Midway through Mel Brooks' "Spaceballs," Brooks appears as a Yoda-style guru named Yogurt who strolls past a gift shop stocked with "Spaceballs" dolls, pillowcases and T-shirts and says, "Merchandising -- where the real money from the picture is made."
That's not going to be true in Brooks' case -- he made an agreement with George Lucas not to merchandise any "Spaceballs" characters, which are similar to "Star Wars" creations. That takes care of most of the movie.
But it is an increasing trend in the movie business, which is why Paramount, 20th Century Fox, Columbia, DEG and Lorimar all had display booths at last week's International Licensing & Merchandise Conference & Exposition. Not surprisingly, Hollywood's biggest upcoming merchandise blitz may well tie in with next summer's release of "Rambo III"; already, according to Carolco Licensing, the character has brought in more than $200 million in merchandise revenues.
MGM, meanwhile, isn't licensing a specific movie -- but for the first time, the studio is planning to make money with products bearing the likeness of its studio mascot, Leo the Lion.
Still, many in attendance felt that the hottest property these days isn't from a movie, but from TV: Vanna White.
Paramount's Boffo Box Office Paramount Pictures is on another one of its hot streaks. As it seems to do once or twice a year, the studio is completely dominating the box office, this time with "Beverly Hills Cop II" and "The Untouchables."
"Cop" is still the top-grossing film in the country, but on a per-screen basis, it and everything else was clobbered last weekend by "The Untouchables," which made $10 million to "Cop's" $12.4 million while showing on fewer than half as many screens.
Together, those two films accounted for two thirds of all the money brought in by the weekend's top 10 grossing films; in fact, if you add up the total earnings of the 36 other movies whose grosses are being reported by Hollywood studios, those three dozen films fall about $4 million short of what "Cop" and "Untouchables" made. The biggest box office disappointment, by the way, was clearly the lackluster opening of "Harry and the Hendersons."
Directors' Shuffle They're into their third director on the set of "Collision Course," a De Laurentiis Entertainment Group film shooting in North Carolina with Jay Leno and Pat Morita as policemen working on a murder case. When the action comedy went into preproduction four months ago, the director was John Guillerman, who'd been behind the cameras for De Laurentiis' Christmas flop "King Kong Lives." But Guillerman left because of the ubiquitous "creative differences" before any footage was shot, turning over the reins to "Porky's" and "Turk 182" director Bob Clark.
For his part, Clark lasted through nine days of shooting before departing after a reported disagreement over the script. "Jewel of the Nile" director Lewis Teague is now in charge, and he plans to toss out all of Clark's footage and start again with the film.

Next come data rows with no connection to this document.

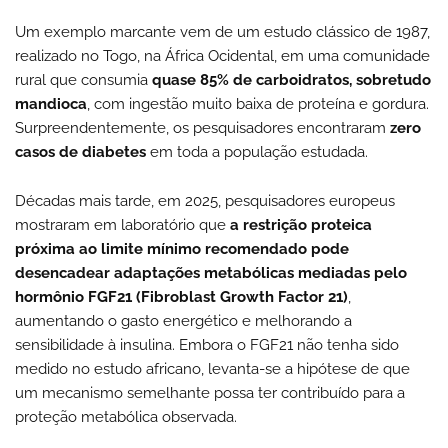
Um exemplo marcante vem de um estudo clássico de 1987,
realizado no Togo, na África Ocidental, em uma comunidade
rural que consumia
quase 85% de carboidratos, sobretudo
mandioca
, com ingestão muito baixa de proteína e gordura.
Surpreendentemente, os pesquisadores encontraram
zero
casos de diabetes
em toda a população estudada.
Décadas mais tarde, em 2025, pesquisadores europeus
mostraram em laboratório que
a restrição proteica
próxima ao limite mínimo recomendado pode
desencadear adaptações metabólicas mediadas pelo
hormônio FGF21 (Fibroblast Growth Factor 21)
,
aumentando o gasto energético e melhorando a
sensibilidade à insulina. Embora o FGF21 não tenha sido
medido no estudo africano, levanta-se a hipótese de que
um mecanismo semelhante possa ter contribuído para a
proteção metabólica observada.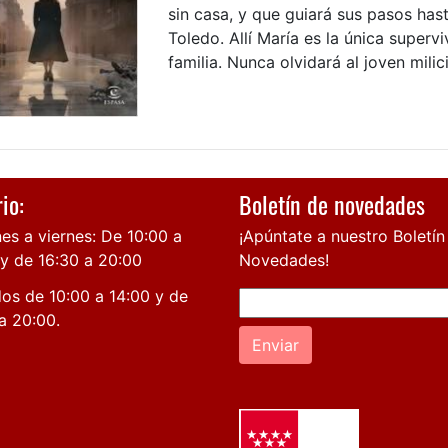
sin casa, y que guiará sus pasos has
Toledo. Allí María es la única supervi
familia. Nunca olvidará al joven milici
io:
Boletín de novedades
es a viernes: De 10:00 a
¡Apúntate a nuestro Boletín
 y de 16:30 a 20:00
Novedades!
os de 10:00 a 14:00 y de
a 20:00.
Enviar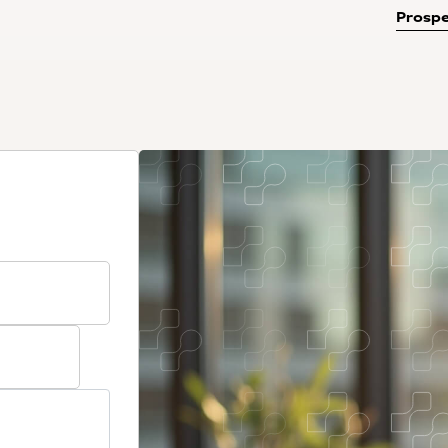
Prospe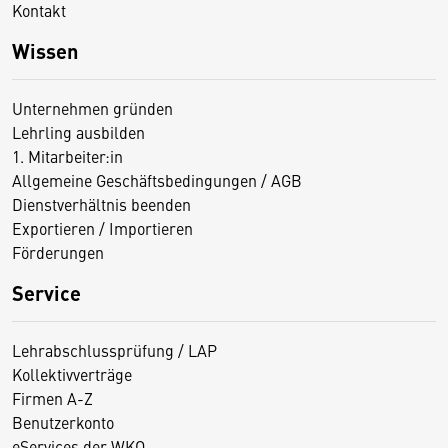
Kontakt
Wissen
Unternehmen gründen
Lehrling ausbilden
1. Mitarbeiter:in
Allgemeine Geschäftsbedingungen / AGB
Dienstverhältnis beenden
Exportieren / Importieren
Förderungen
Service
Lehrabschlussprüfung / LAP
Kollektivverträge
Firmen A-Z
Benutzerkonto
eServices der WKO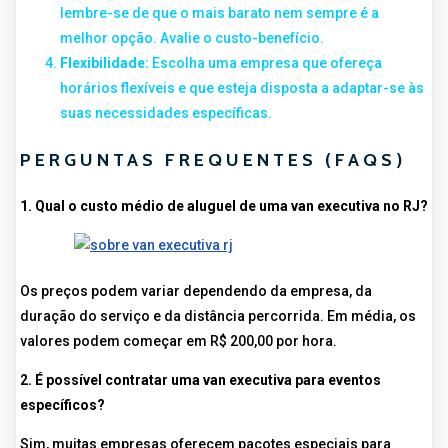
lembre-se de que o mais barato nem sempre é a
melhor opção. Avalie o custo-benefício.
Flexibilidade:
Escolha uma empresa que ofereça
horários flexíveis e que esteja disposta a adaptar-se às
suas necessidades específicas.
PERGUNTAS FREQUENTES (FAQS)
1. Qual o custo médio de aluguel de uma van executiva no RJ?
Os preços podem variar dependendo da empresa, da
duração do serviço e da distância percorrida. Em média, os
valores podem começar em R$ 200,00 por hora.
2. É possível contratar uma van executiva para eventos
específicos?
Sim, muitas empresas oferecem pacotes especiais para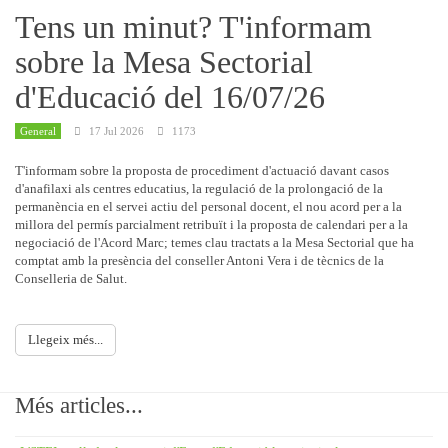
Tens un minut? T'informam
sobre la Mesa Sectorial
d'Educació del 16/07/26
General
17 Jul 2026
1173
T'informam sobre la proposta de procediment d'actuació davant casos
d'anafilaxi als centres educatius, la regulació de la prolongació de la
permanència en el servei actiu del personal docent, el nou acord per a la
millora del permís parcialment retribuït i la proposta de calendari per a la
negociació de l'Acord Marc; temes clau tractats a la Mesa Sectorial que ha
comptat amb la presència del conseller Antoni Vera i de tècnics de la
Conselleria de Salut.
Llegeix més...
Més articles...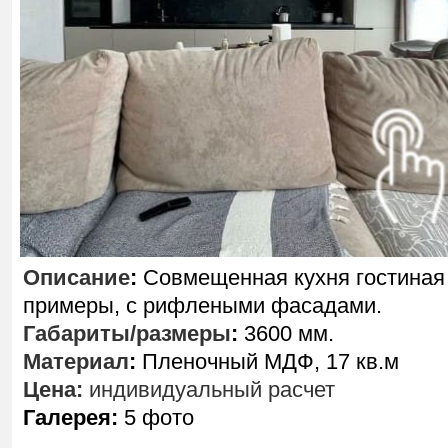
Описание
:
Совмещенная кухня гостиная
примеры, с рифлеными фасадами.
Габариты/размеры
:
3600 мм.
Материал
:
Пленочный МДФ, 17 кв.м
Цена:
индивидуальный расчет
Галерея:
5 фото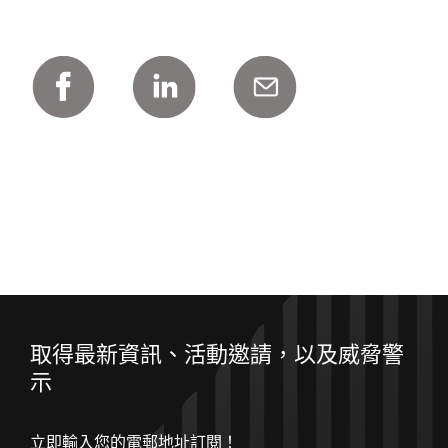
取得最新資訊、活動邀請，以及威脅警
示
立即輸入您的電郵地址訂閱！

Both replacement directors, incidentally, have experience with this sort of thing: Three weeks into the shooting of the disastrous Sly Stallone/Dolly Parton film "Rhinestone," Clark took over from ousted director Don Zimmerman; for 1982's "Fighting Back," Teague was brought in to replace another director, then himself replaced by a third director, then brought back on the movie when that director didn't work out.
Hot on the Trailers And the nominees are: "Cobra," "Reform School Girls" and "Howard the Duck." As you might have guessed, we're not talking about awards for filmmaking excellence here -- those three movies are among the finalists in this year's Key Art Awards, The Hollywood Reporter's annual list of the best in motion picture trailers and posters. "Reform School Girls" was a finalist for best trailer, alongside such classier entries as "The Color of Money" and "Platoon"; "Cobra" and "Howard" shared the best-poster category with "Hannah and Her Sisters," "Fringe Dwellers," "Heartbreak Ridge" and "Sid and Nancy" ... And finally, producer Pierre Spangler is planning to stage a Betty Boop look-alike contest in the near future; he's trying to cast a projected $20 million live-action film starring the venerable cartoon character.